A reunified Ireland offers the best opportunity to tackle Brexit and economically recover from the coronavirus pandemic, Sinn Féin has claimed.
A new policy paper by the party, the Economic Benefits of a United Ireland, contends that Westminster decisions have been to the “economic detriment” of Northern Ireland, describing it as the “slowest growing economy on these islands”.
It advocates the potential of renewable energy across the island and points to the example of the reunification of Germany as how integration and investment can “substantially improve economic conditions in the smaller jurisdiction involved in transition”.
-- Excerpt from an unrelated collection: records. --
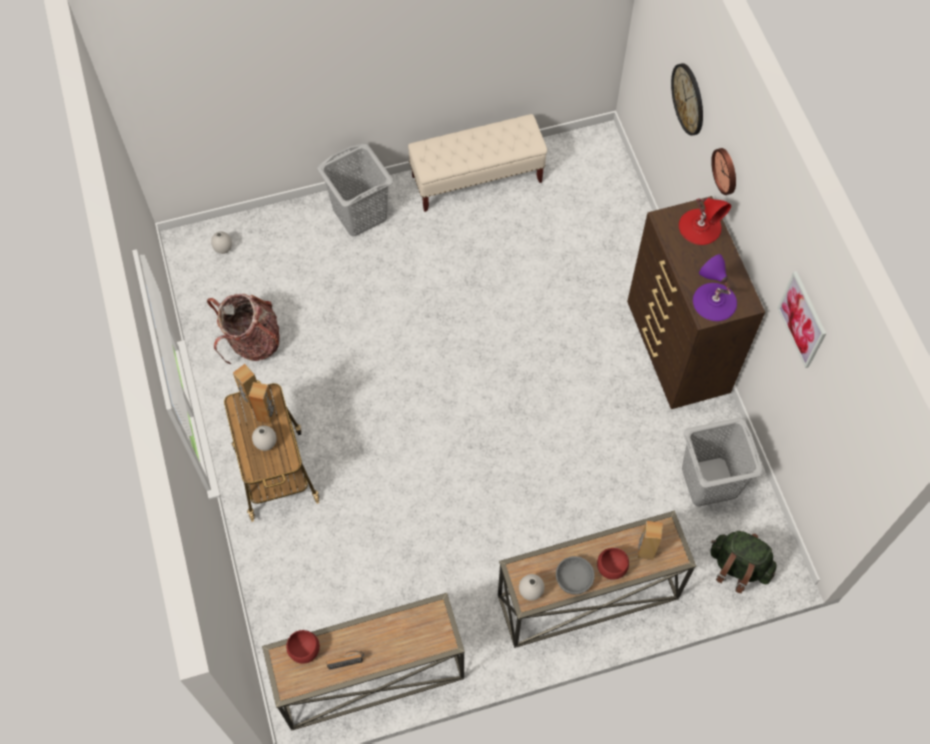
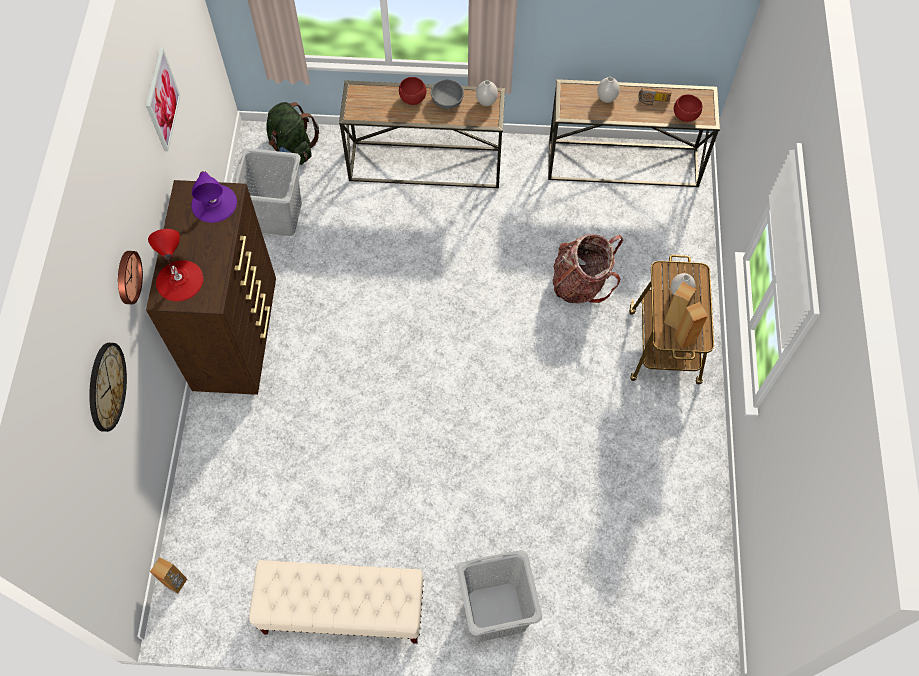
camera: 160 degrees left, 0 degrees up
backpack [207,294,280,364] -> backpack moved to [552,234,623,303]
white vase [211,231,232,254] -> white vase moved to [597,77,620,103]
brown speaker [638,521,663,560] -> brown speaker moved to [150,557,187,594]

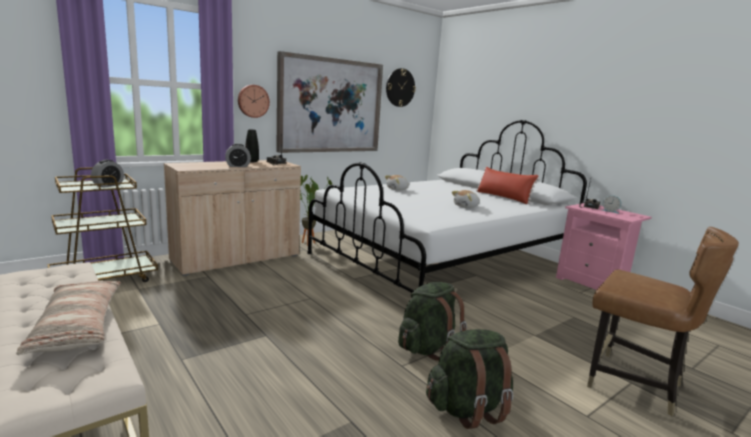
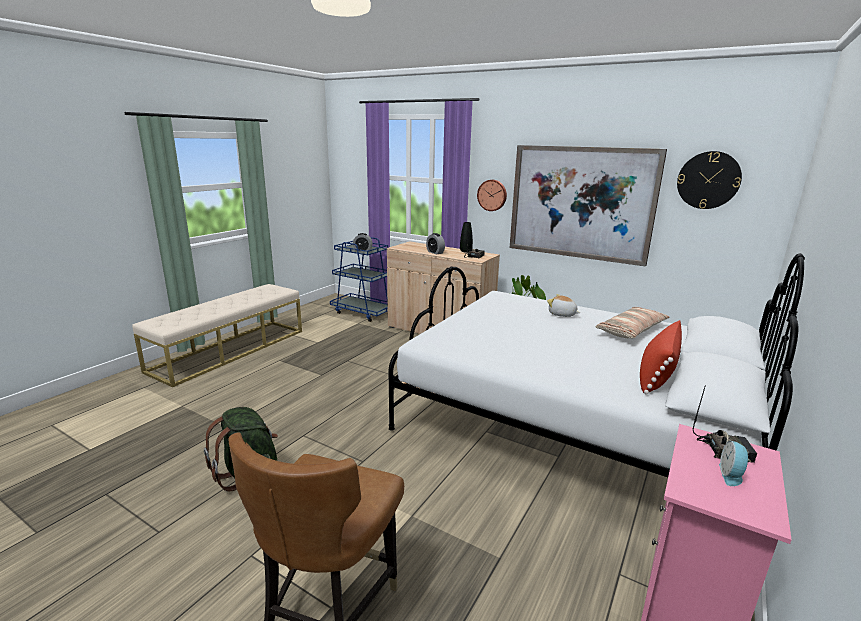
camera: 70 degrees right, 5 degrees up
pillow [16,281,121,355] -> pillow moved to [595,307,670,338]
brown cart [47,167,158,282] -> blue cart [330,237,388,322]
green backpack [398,282,467,361] -> none
plush toy [452,190,480,208] -> none

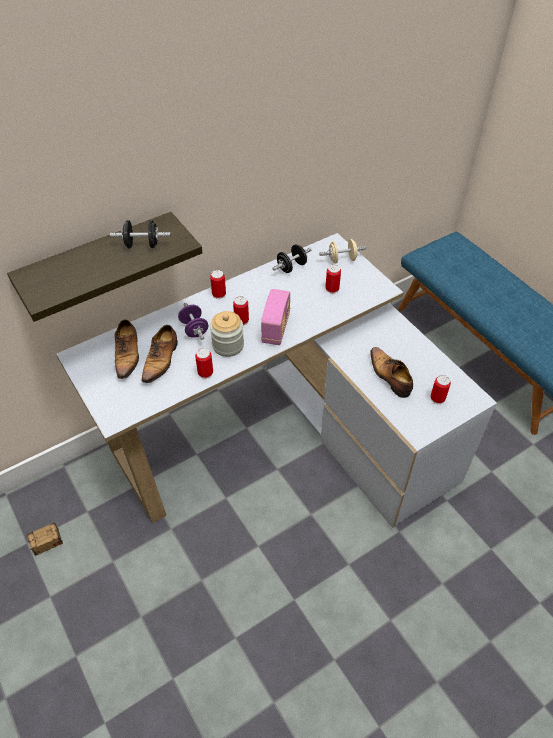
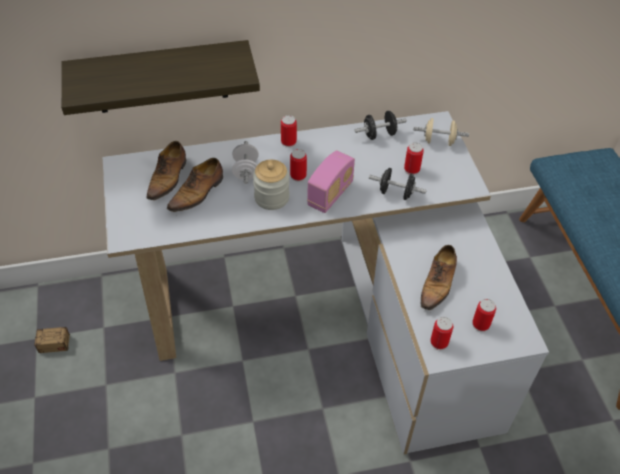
camera: 20 degrees right, 0 degrees up
black dumbbell [110,220,171,248] -> black dumbbell moved to [369,168,427,200]
purple dumbbell [178,303,208,340] -> white dumbbell [232,141,259,184]
can [195,348,213,379] -> can moved to [430,317,454,350]
shoe [370,347,413,398] -> shoe turned 150 degrees counterclockwise [421,245,457,310]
Sinn Féin’s paper also contends that Irish unity is a “main topic of discussion” in Ireland and internationally, adding that Brexit, the economic consequences of the pandemic and the climate and biodiversity crisis are “best faced with a united Ireland economy”.
A bigger, stronger and better economy. That’s what a united Ireland will deliver.
See our new document "The Economic Benefits of a United Ireland" at https://t.co/2WJiPMEbst #time4unity pic.twitter.com/3XSnP0HKVvAdvertisement— Sinn Féin (@sinnfeinireland) November 20, 2020
The paper calls on the Irish Government to prepare for unity, adding it has a “duty and a constitutional obligation” to do so.
“The time to begin planning to realise these economic benefits, and the broader benefits of reunification, is now," the papers urges.
While Taoiseach Micheál Martin created a Shared Island Unit within his department, at the virtual launch of her party’s paper, Sinn Féin president Mary-Lou McDonald said more is needed.
“We need now an agreed space, an agreed forum, a citizen’s assembly to ensure that those practical conversations and preparations begin now,” she said.
The fact is that we are going to have a referendum on Irish unity
“There is no excuse for anyone, much less any political leader to bury their head in the sand and to imagine that this issue is going to go away.
“The fact is that we are going to have a referendum on Irish unity, I believe we will win that referendum and win it well but we have to be in a state of preparedness.
“That work needs to start now. Much more is required beyond the ambitions so far of this shared island unit.”
Ms McDonald described the paper as an “invitation for everyone to participate to advance their view, ideas also concerns or fears for us to collectively map out the opportunities that Irish unity can afford”.
Also speaking at the launch, the party’s deputy president Michelle O’Neill described a “changing political landscape” with “political momentum moving in one direction”.
“Brexit has become a catalyst for that change and that conversation,” she said.